A bonus of this technique is that it would allow for near-perfect analogue re-creation of the original film by plotting grains for exposure on new film.
Well, see, this wouldn't work. You can't position film crystals wherever you want on a piece of celluloid; they are where they are. And as they are what carry the actual picture information, you can't just start with a blank gel and start adding crystals one by one. (I suppose someone could invent some kind of new printing process to do this using new materials that mimic film - maybe with a kind of precisely controlled ink whose droplet size and shape could be controlled - but what would be the point?)
Regardless, once you get to that point I don't much see the advantage over just projecting digitally from the high-resolution digital copy.

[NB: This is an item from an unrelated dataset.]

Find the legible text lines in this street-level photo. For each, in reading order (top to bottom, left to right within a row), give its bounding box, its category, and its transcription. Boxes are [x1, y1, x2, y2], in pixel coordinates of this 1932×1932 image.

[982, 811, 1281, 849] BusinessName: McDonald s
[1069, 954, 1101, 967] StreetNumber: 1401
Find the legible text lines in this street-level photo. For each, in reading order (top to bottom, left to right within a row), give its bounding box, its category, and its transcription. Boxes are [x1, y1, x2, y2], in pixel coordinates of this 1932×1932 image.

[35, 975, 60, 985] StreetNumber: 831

A standard high-res scan will pick up the film grain as it is, so providing the resolution really is high enough, once you project it it will look indistinguishable from the original analog source. This is what we're moving towards. There's no point in starting analog, scanning into digital, then re-printing into analog.
btw, I just RTFA, and Slate makes a big deal about "Technicolor" prints being less prone to fading. This is wrong. There's nothing special about Technicolor prints - the company is still in business and prints about 80% of all commercial Hollywood films today, most of which will fade to red within 20 years. There's a big difference between "three strip" Technicolor and the one-strip process that Technicolor uses today, and it's not differentiated clearly in this article at all. The three strip process used three individual film strips sensitive to one light wavelength each - the current process uses three layers of crystals on one film strip. Both are Technicolor processes, though.